His "answer," as expressed in the game theoretic approach was to say, imagine that we assume that the actors do not have perfect foresight, but in the "matrix" know the number of possible (interdependent) outcomes, the likely pay-offs, the probabilities of selecting one of these outcomes given how the other agent is making his evaluation, etc., etc. Here the agents are given types and degrees of "knowledge sets." And if the analyst -- standing "outside" and "all knowing" about what the actors, respectively know, believe and evaluate -- knows all of this "data," he can then "predict" in this "constrained" situation what the outcomes must be (or in a probabliistic sense may most likely be).
Hence, the analyst is able to devise for himself a "point" or a "range" of determinate outcomes, given the knowledge and related assumptions he has "built into" the actors. Morgenstern's game theoretic approach may be contrasted with that of another "Austrian" who also was interested in thinking about the nature of interdependent human actions: Alfred Schutz and his development of Max Weber's "ideal type" method. It would take too long in this email to restate the entire Schutzian perspective and method. But let me say that Schutz's approach is more open-ended and "non-deterministic."
That is, he is interested in explaining how actors evolve and utilize situation and "action" ideal types of each other in social settings (at a moment in time and through time), and how these typifications provide degrees of social institutional "predictability" concerning what might be expected from others in various circumstances and interactive situations.
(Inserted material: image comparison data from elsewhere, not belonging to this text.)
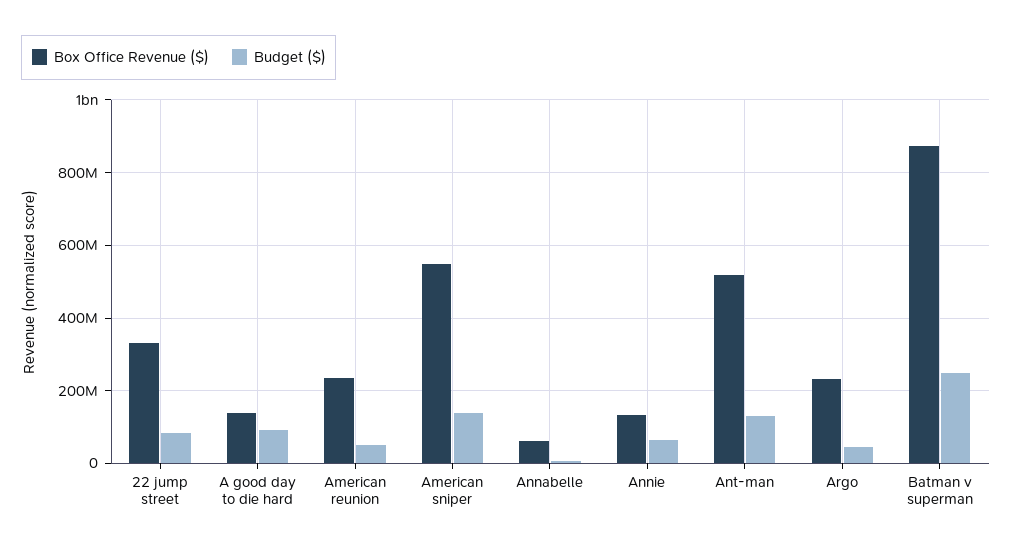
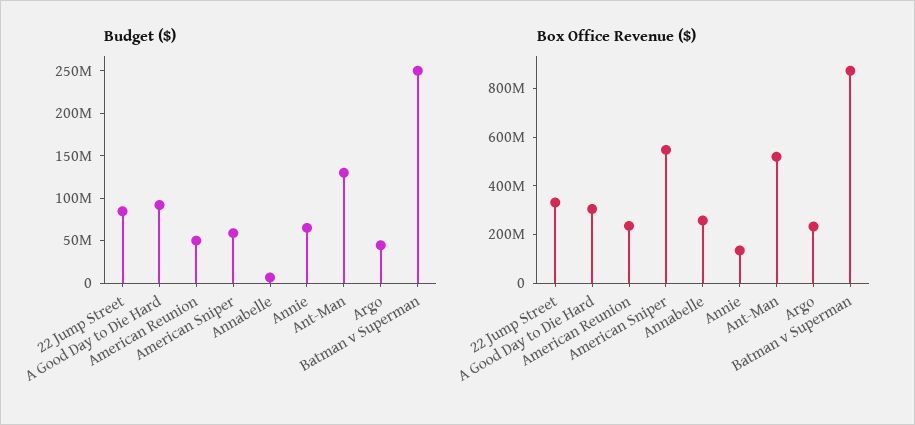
Box Office Revenue ($), A good day to die hard: 140000000 -> 300000000
Budget ($), American sniper: 140000000 -> 60000000
Box Office Revenue ($), Annabelle: 60000000 -> 250000000

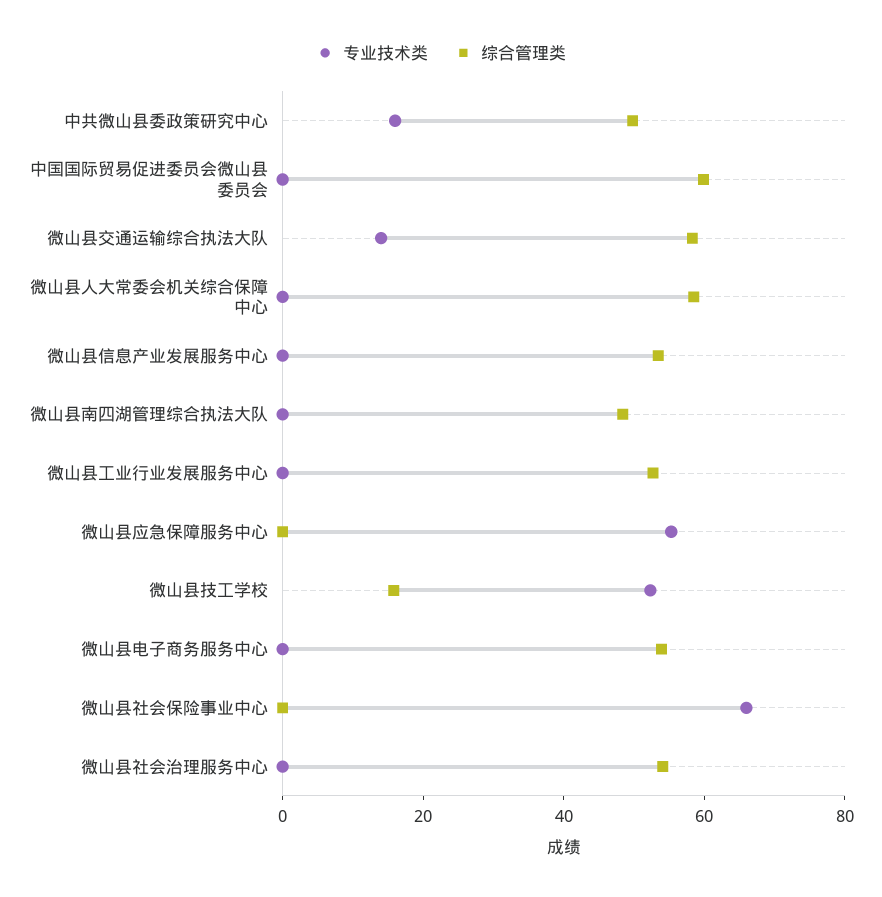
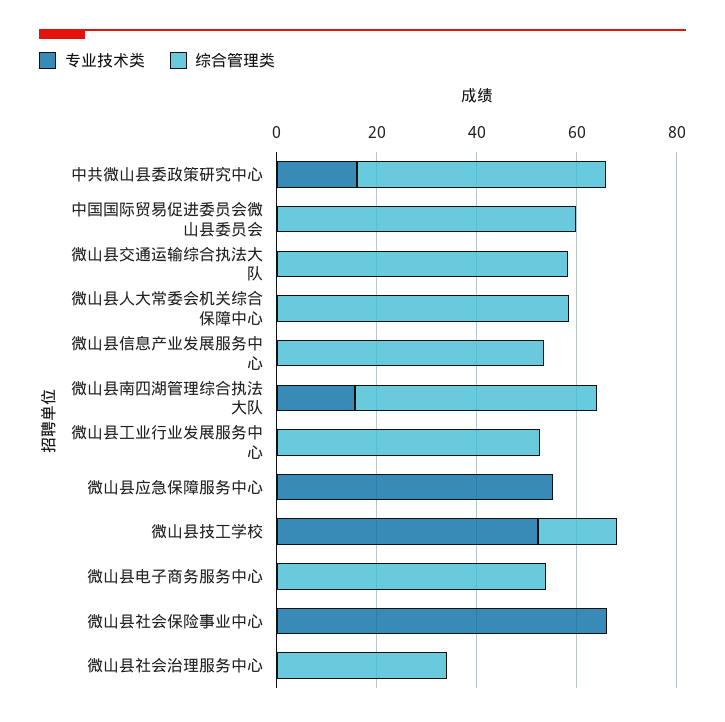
专业技术类, 微山县交通运输综合执法大队: 15 -> 0
专业技术类, 微山县南四湖管理综合执法大队: 0 -> 15
综合管理类, 微山县社会治理服务中心: 55 -> 35

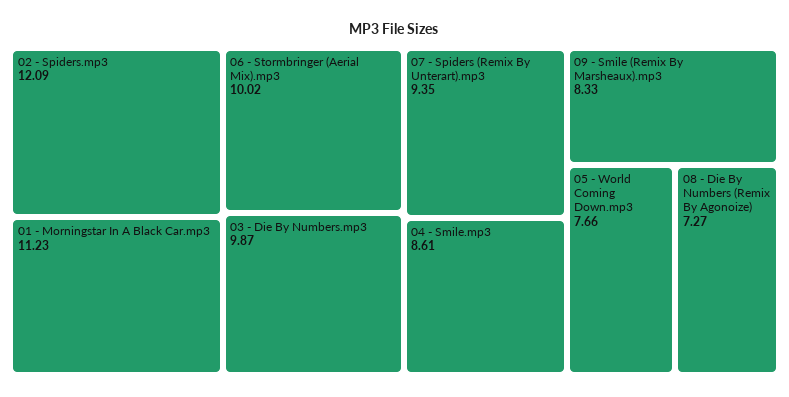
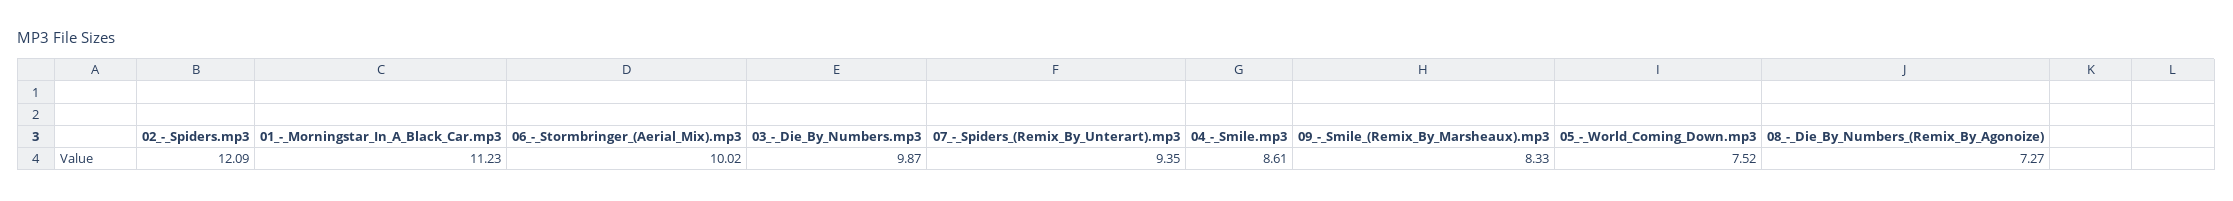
05 - World Coming Down.mp3: 7.66 -> 7.52

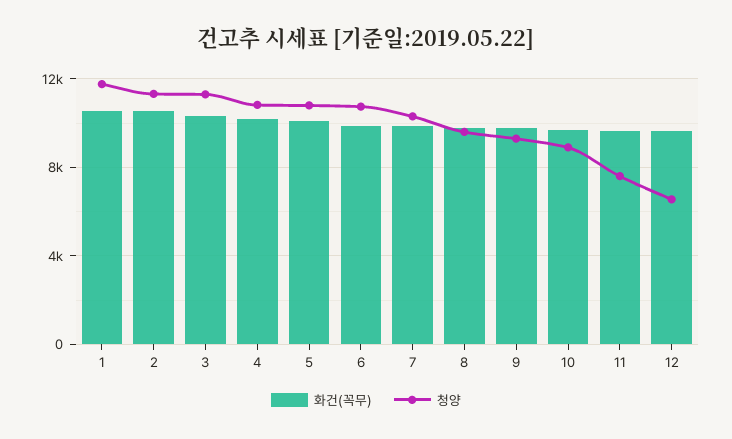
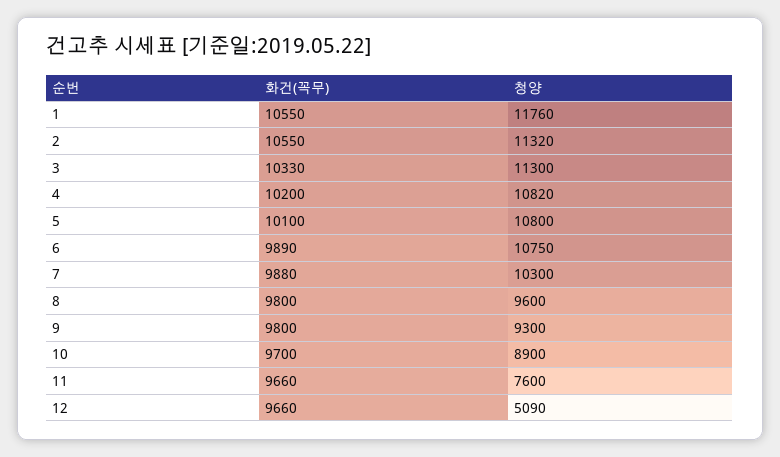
청양, 12: 6500 -> 5090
But how the individual agents will apply this "social knowledge" is open to their free decision-making.
If I may suggest an analogy in contrasting these two approaches. James Buchanan and others have made the distinction between "end-dependent" and "end-independent" rules. End-dependent rules are designed to assure that the actions of the agents tend to and result in a particular outcome or set of outcomes. End-independent rules are meant to provide general guidelines of what type of conduct is or is not permissable in various situations; but what outcomes are likely or will occur is not knowable, because that will depend on the particular goals and plans of the individual agents. This distinction in these type of "rules" has sometimes been called "end-state" vs "process."
Morgenstern's method of studying action under conditions of limited, but defined knowledge, was concerned with explaining the logic of a set of decisions that then leads to a particular outcome, or a narrow set of possible and anticipatable outcomes. I.e., end-state oriented. Schutz's alternative approach is concerned with the analyzing the social and institutional knowledge conditions, in the context of which we may better understand how and why it is possible for individuals to act (with degrees of success) in inherently interdependent situations, regardless of the particular plans and desired outcomes that motivate the actual actions of others. I.e., process-oriented.
Thus, both Morgenstern and Schutz began with the "Austrian" problem-set (imperfect knowledge, action, intentionality, interdependent minds in social and market situations). But their method of attack differed, due to the type of answers they considered important to obtain.